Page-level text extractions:

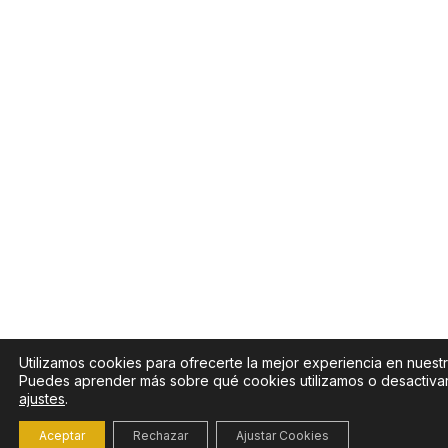
Utilizamos cookies para ofrecerte la mejor experiencia en nuest
Puedes aprender más sobre qué cookies utilizamos o desactivar
ajustes
.
Aceptar
Rechazar
Ajustar Cookies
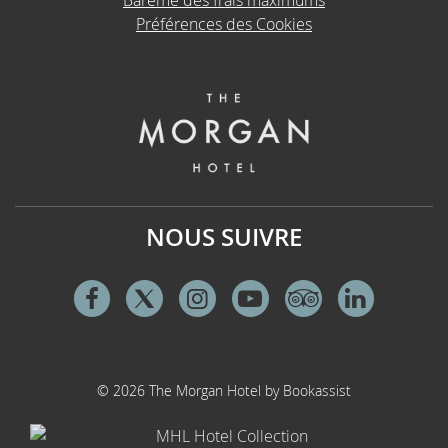
Barème des frais maximums
Préférences des Cookies
NOUS SUIVRE
Facebook
Twitter
Instagram
Youtube
Tripadvisor
Linkedi
© 2026 The Morgan Hotel by Bookassist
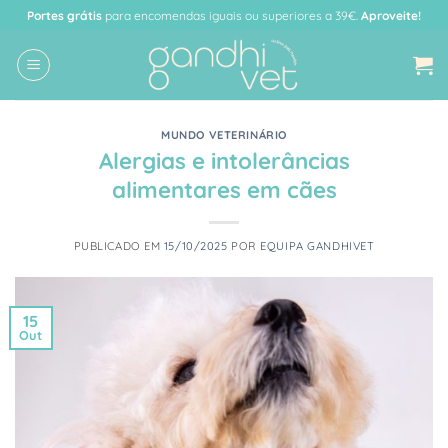
Skip
Portes grátis
para encomendas iguais ou superiores a 39€.
Aproveite!
to
content
MUNDO VETERINÁRIO
Alergias e intolerâncias
alimentares em cães
PUBLICADO EM
15/10/2025
POR
EQUIPA GANDHIVET
15
Out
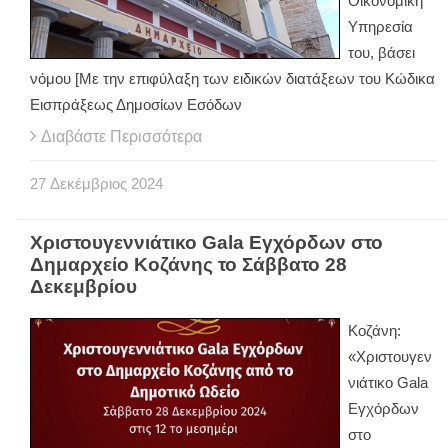
Οικονομική
Υπηρεσία
του, βάσει
νόμου [Με την επιφύλαξη των ειδικών διατάξεων του Κώδικα
Eισπράξεως Δημοσίων Εσόδων
Διαβάστε Περισσότερα
27
Δεκέμβριος
2024
Χριστουγεννιάτικο Gala Εγχόρδων στο
Δημαρχείο Κοζάνης το Σάββατο 28
Δεκεμβρίου
Κοζάνη:
«Χριστουγεν
νιάτικο Gala
Εγχόρδων
στο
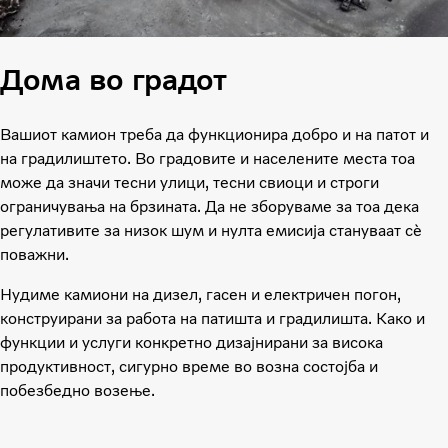
Дома во градот
Вашиот камион треба да функционира добро и на патот и
на градилиштето. Во градовите и населените места тоа
може да значи тесни улици, тесни свиоци и строги
ограничувања на брзината. Да не зборуваме за тоа дека
регулативите за низок шум и нулта емисија стануваат сè
поважни.
Нудиме камиони на дизел, гасен и електричен погон,
конструирани за работа на патишта и градилишта. Како и
функции и услуги конкретно дизајнирани за висока
продуктивност, сигурно време во возна состојба и
побезбедно возење.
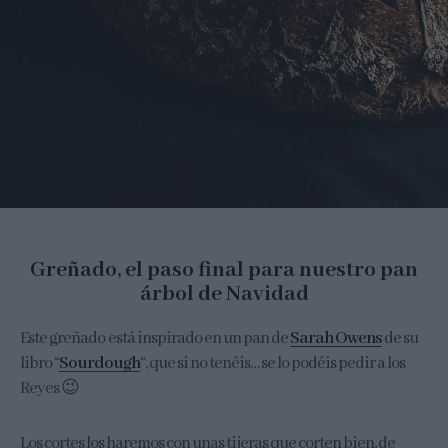
Greñado, el paso final para nuestro pan
árbol de Navidad
Este greñado está inspirado en un pan de
Sarah Owens
de su
libro “
Sourdough
“, que si no tenéis… se lo podéis pedir a los
Reyes 😉
Los cortes los haremos con unas tijeras que corten bien, de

Directions for this task:
Return only the lines from the one containing "Вашиот камион треба" through the last line of the entries above, exactly as written and without pictures.

Answer for this exercise:
Вашиот камион треба да функционира добро и на патот и
на градилиштето. Во градовите и населените места тоа
може да значи тесни улици, тесни свиоци и строги
ограничувања на брзината. Да не зборуваме за тоа дека
регулативите за низок шум и нулта емисија стануваат сè
поважни.
Нудиме камиони на дизел, гасен и електричен погон,
конструирани за работа на патишта и градилишта. Како и
функции и услуги конкретно дизајнирани за висока
продуктивност, сигурно време во возна состојба и
побезбедно возење.
Greñado, el paso final para nuestro pan
árbol de Navidad
Este greñado está inspirado en un pan de
Sarah Owens
de su
libro “
Sourdough
“, que si no tenéis… se lo podéis pedir a los
Reyes 😉
Los cortes los haremos con unas tijeras que corten bien, de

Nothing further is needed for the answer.